>> start Excerpted text

Myth #4 Wine judges spit.

OK, they spit, they just don't spit wine. There's no reason to spit wine when one is judging a wine competition. Frankly, it's dirty and disgusting and the Health Department of most major cities won't allow it. Plus, organizers know that a lot more gold medals are awarded when the judges are stinko so they don't even allow spitbuckets. It doesn't take much to see that this is true. Read the results of wine competitions and then compare their results with the scores from major wine publications. There is virtually no correlation between gold medals and scores above 90 points. Why? All the critics and judges are hammered! Wine judges and wine critics are pissed almost all the time. Sure, they want you to believe that they taste the wines blind and sober, but, really, it doesn't matter if they see what the wine is that they're tasting, they're too drunk to read the label anyway. So how do judges stay conscious when tasting 100 wines or more in a day? An awful lot of wine comes out through their noses.



8 comments:

Charlie Olken said...

So, how to score this?

Myth 1: One can only hope that the French die young--I am tired of eating their freeedom fries anyhow. Besides, didn't the Belgians really invent the damn things anyway? Yeh, that's it let the Belgians live longer.

89 of 100. Stop whining just because you did not get a 90.

Myth 2: Food wine. Yowza. The line, "Has a sales person ever said to you that this wine sucks Sarah-Palin style?" is worth the full score by itself. And, yes, every damn wine is a food wine. Bingo.

98 out of 100

Myth 3: Bernie Madoff is the Georg Riedel of Wall Street. Now, on the face of it, I just have to wonder what a nice guy like Mr. Riedel ever did to you? Sweet, happy, inventive, I just love Uncle Georg, er I mean Mr. Riedel. I truth be told, his Overture Red is the glass of choice for us. So what if his old Burgundy glass is not only better for Burgundy but also better for claret. Makes no difference at all. Uncle Georg, I mean Mr. Riedel sets a fine table. Who could not be thrilled that you can look out over a sea of glistening crystal and tell yourself that your Two Buck Chuck tastes just like Screaming Eagle if you have chosen the right glass.?

85 out of 100, for being a misanthrope.

Myth 4: Wine Judges spit. I was laughing right out loud by the time I finished this section just thinking of you actually drinking all 80 of those cheap Chardonnays you had for breakfast not so long ago.

103 of 100 for the image. I will sleep better tonight knowing that you can taste 80 Chardonnays and all that happens is that the stuff runs out your nose. Tastes the same anyway. And besides, the way grade inflation works these days, someone had to be first to crack the 100-point barrier. Congratulations.

>> end Excerpted text
>> start Information given

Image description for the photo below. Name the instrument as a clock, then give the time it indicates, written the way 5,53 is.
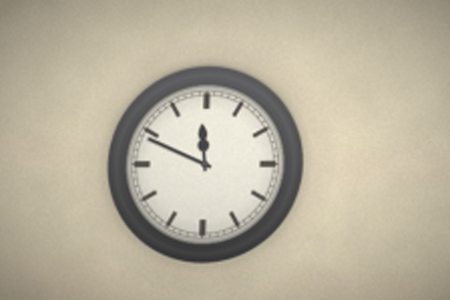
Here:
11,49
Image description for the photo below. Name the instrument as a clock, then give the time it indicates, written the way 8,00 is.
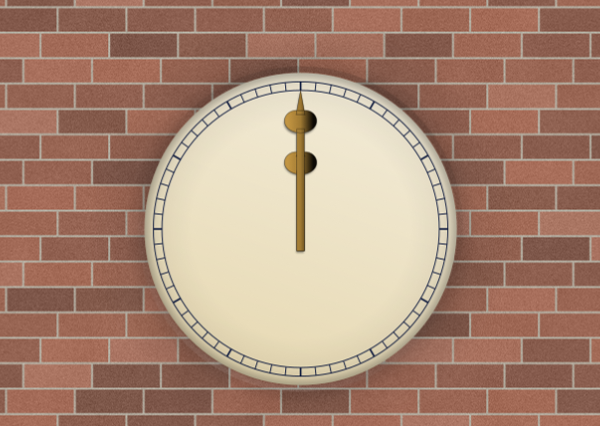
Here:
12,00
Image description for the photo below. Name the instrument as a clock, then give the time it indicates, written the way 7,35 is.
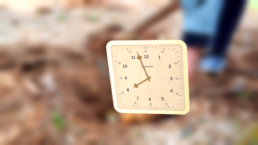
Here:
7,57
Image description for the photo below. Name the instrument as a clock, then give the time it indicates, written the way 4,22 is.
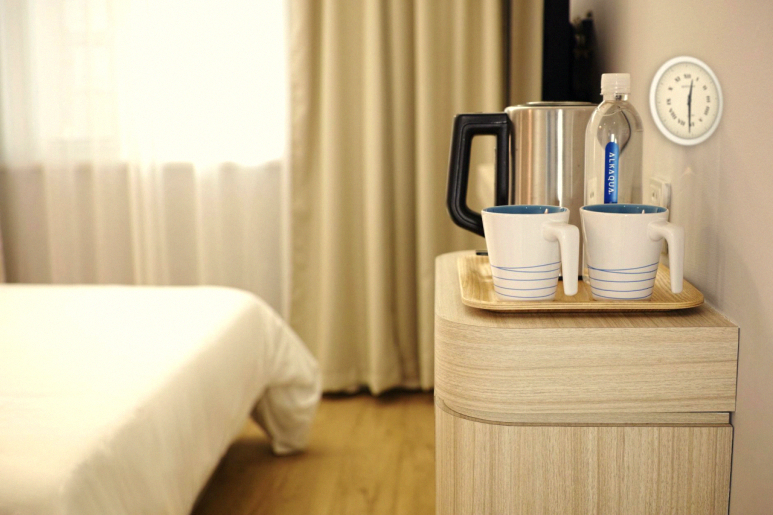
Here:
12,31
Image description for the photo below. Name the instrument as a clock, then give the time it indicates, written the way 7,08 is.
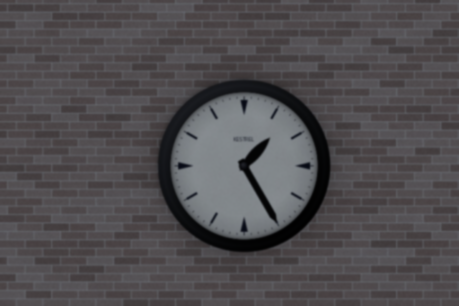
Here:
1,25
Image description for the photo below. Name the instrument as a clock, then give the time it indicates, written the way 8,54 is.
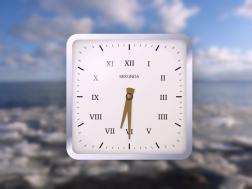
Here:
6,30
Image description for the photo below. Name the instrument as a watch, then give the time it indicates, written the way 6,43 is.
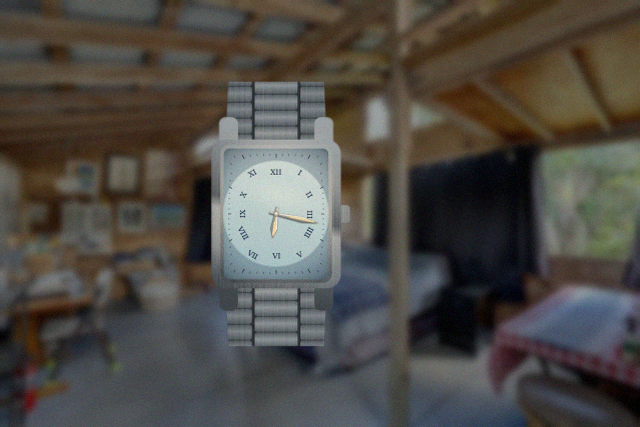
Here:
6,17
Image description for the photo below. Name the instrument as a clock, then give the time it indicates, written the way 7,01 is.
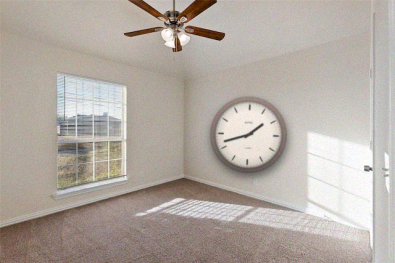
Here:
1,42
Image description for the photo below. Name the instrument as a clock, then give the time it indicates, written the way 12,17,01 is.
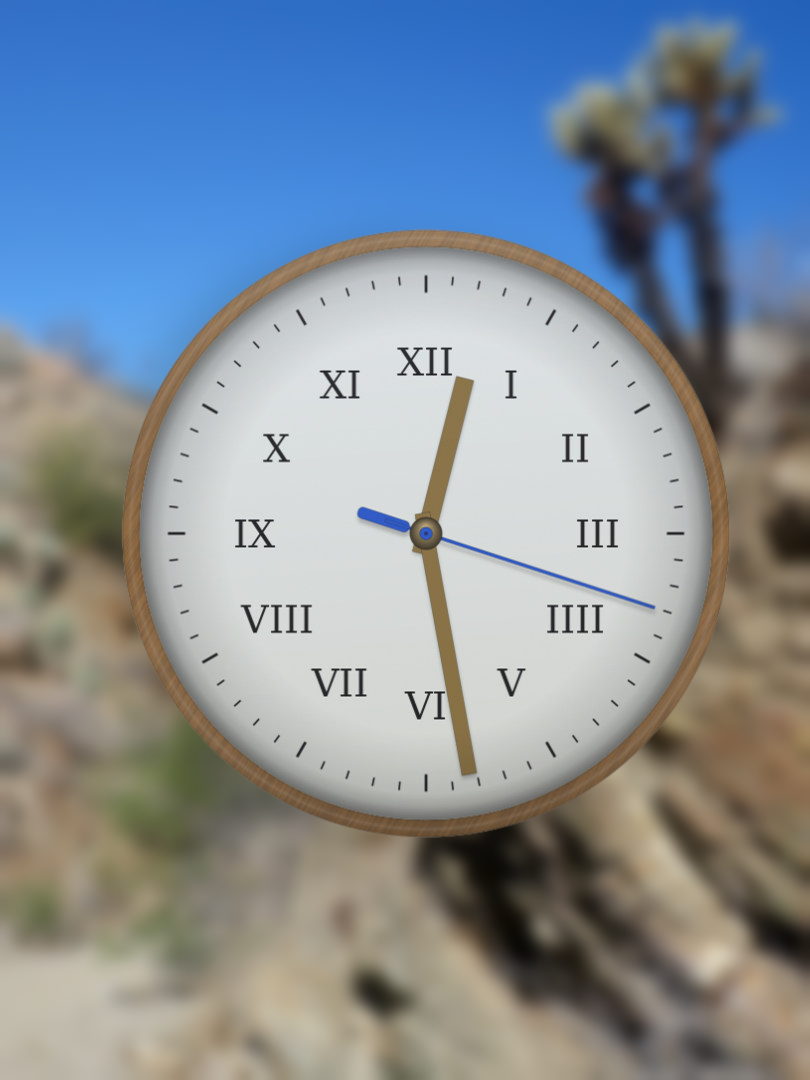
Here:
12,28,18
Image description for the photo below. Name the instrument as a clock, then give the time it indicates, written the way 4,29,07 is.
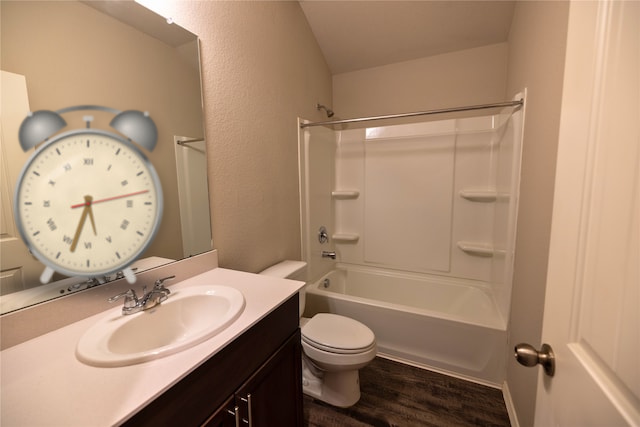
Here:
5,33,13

>> end Information given
>> start Information given

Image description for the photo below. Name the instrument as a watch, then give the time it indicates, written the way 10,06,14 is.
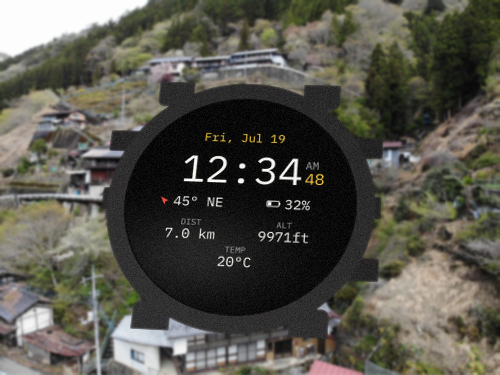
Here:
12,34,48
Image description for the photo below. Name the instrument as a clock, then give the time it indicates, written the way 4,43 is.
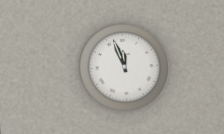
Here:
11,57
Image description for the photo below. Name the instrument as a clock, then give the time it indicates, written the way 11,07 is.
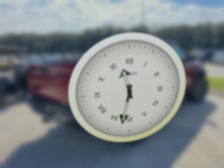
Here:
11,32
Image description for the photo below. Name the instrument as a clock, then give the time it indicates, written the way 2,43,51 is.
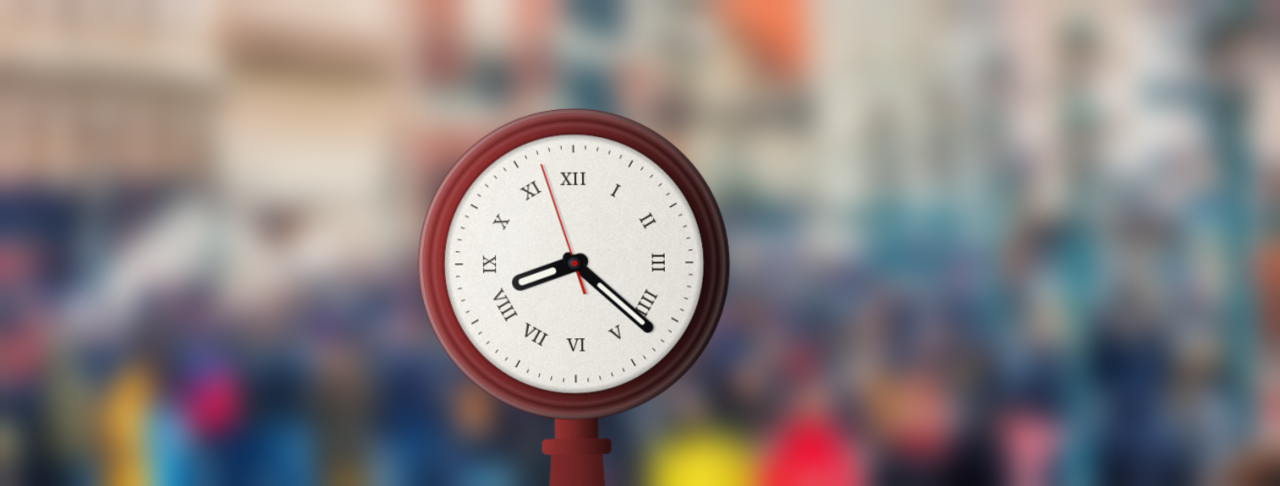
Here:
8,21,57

>> end Information given

* Written tasks *
A: Reproduce the passage of the wine myths post that begins with the words "Myth 1: One" and ends with "Belgians live longer.".
B: State how many lines of the entries contain the word "watch", and give only that number.

* Answers to the exercise *
A:
Myth 1: One can only hope that the French die young--I am tired of eating their freeedom fries anyhow. Besides, didn't the Belgians really invent the damn things anyway? Yeh, that's it let the Belgians live longer.

B: 2